**Activity:** Set down the data below in full and exactly, minus the pictures.

-------- Records to process

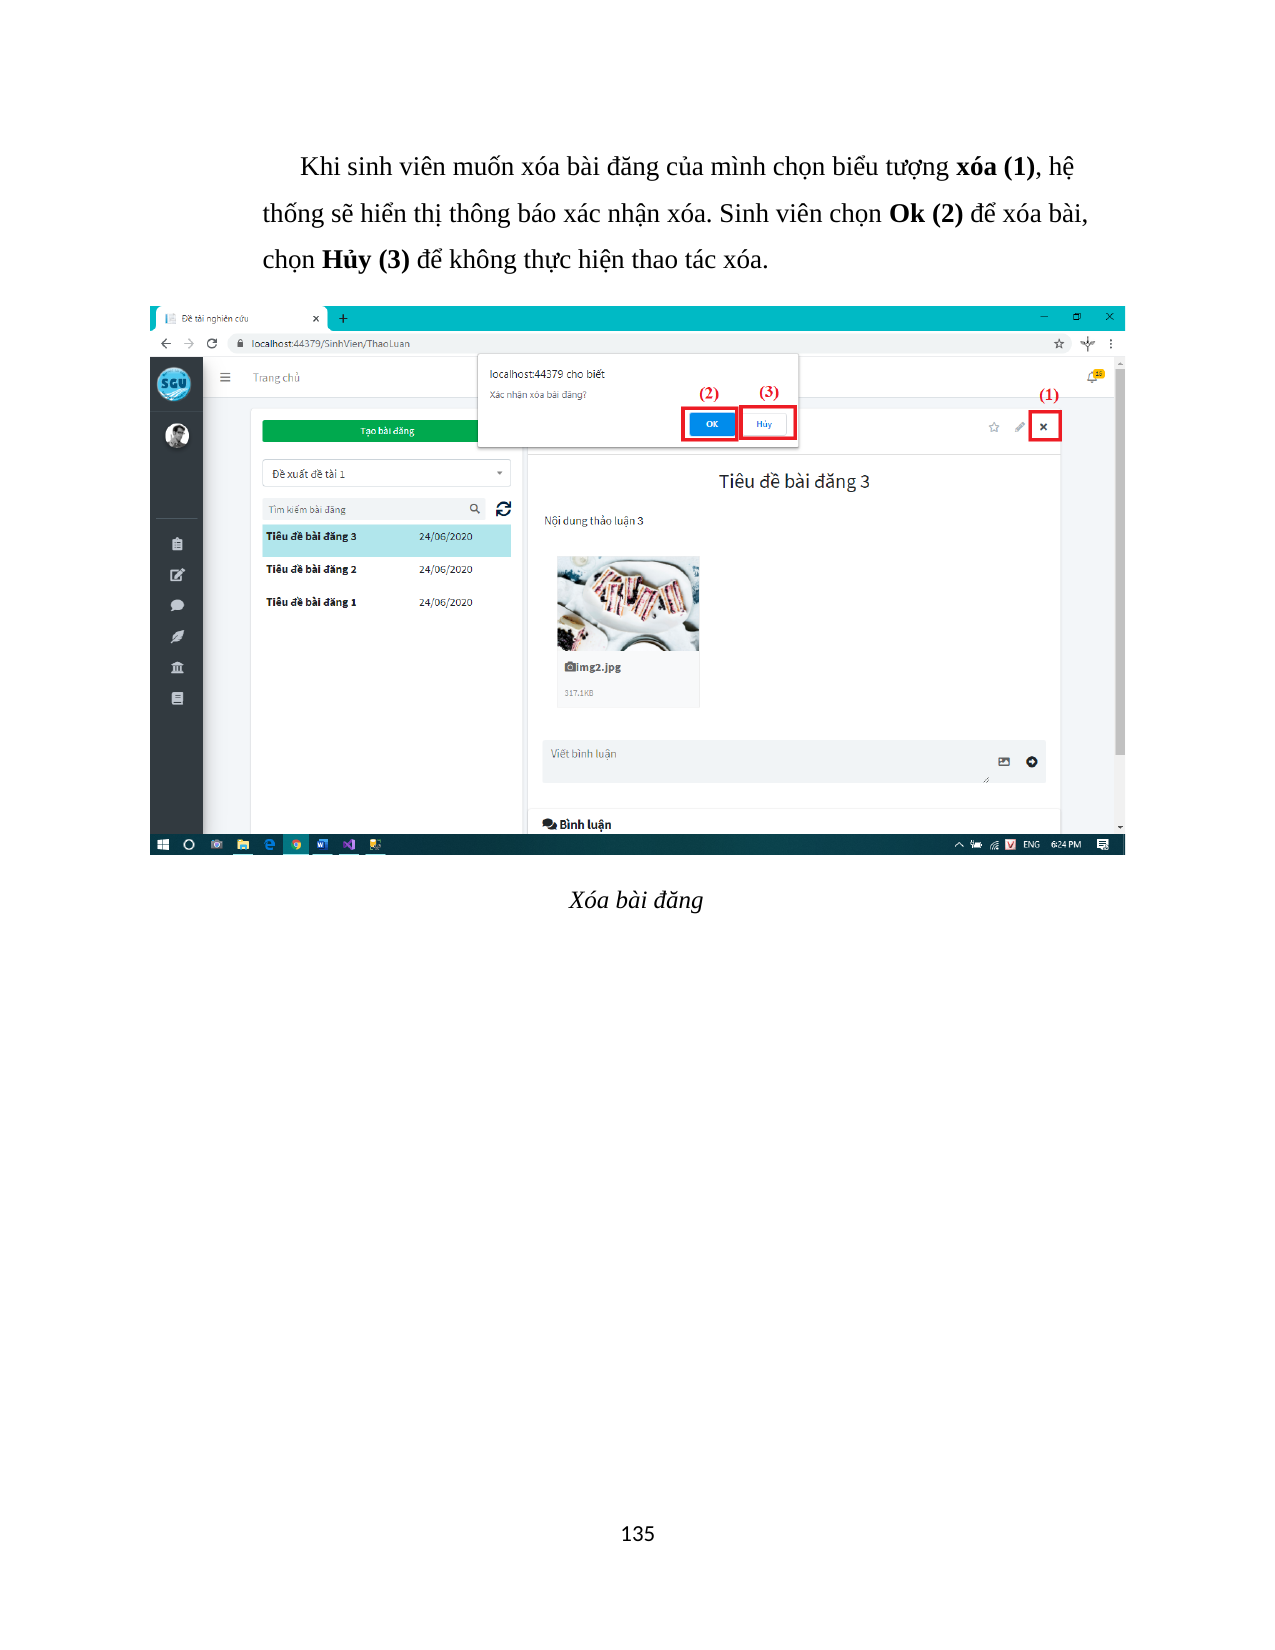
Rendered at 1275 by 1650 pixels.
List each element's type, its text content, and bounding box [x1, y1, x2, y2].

text Xóa bài đăng [150, 885, 1125, 914]
text Khi sinh viên muốn xóa bài đăng của mình chọn biểu tượng xóa (1), hệ thống sẽ hiển thị thông báo xác nhận xóa. Sinh viên chọn Ok (2) để xóa bài, chọn Hủy (3) để không thực hiện thao tác xóa. [262, 150, 1125, 274]
picture [150, 306, 1125, 855]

----------------

**Your solution:**
Rendered at 1275 by 1650 pixels.
List each element's type, its text content, and bounding box [x1, y1, x2, y2].

text Xóa bài đăng [150, 885, 1125, 914]
text Khi sinh viên muốn xóa bài đăng của mình chọn biểu tượng xóa (1), hệ thống sẽ hiển thị thông báo xác nhận xóa. Sinh viên chọn Ok (2) để xóa bài, chọn Hủy (3) để không thực hiện thao tác xóa. [262, 150, 1125, 274]
picture [150, 306, 1125, 855]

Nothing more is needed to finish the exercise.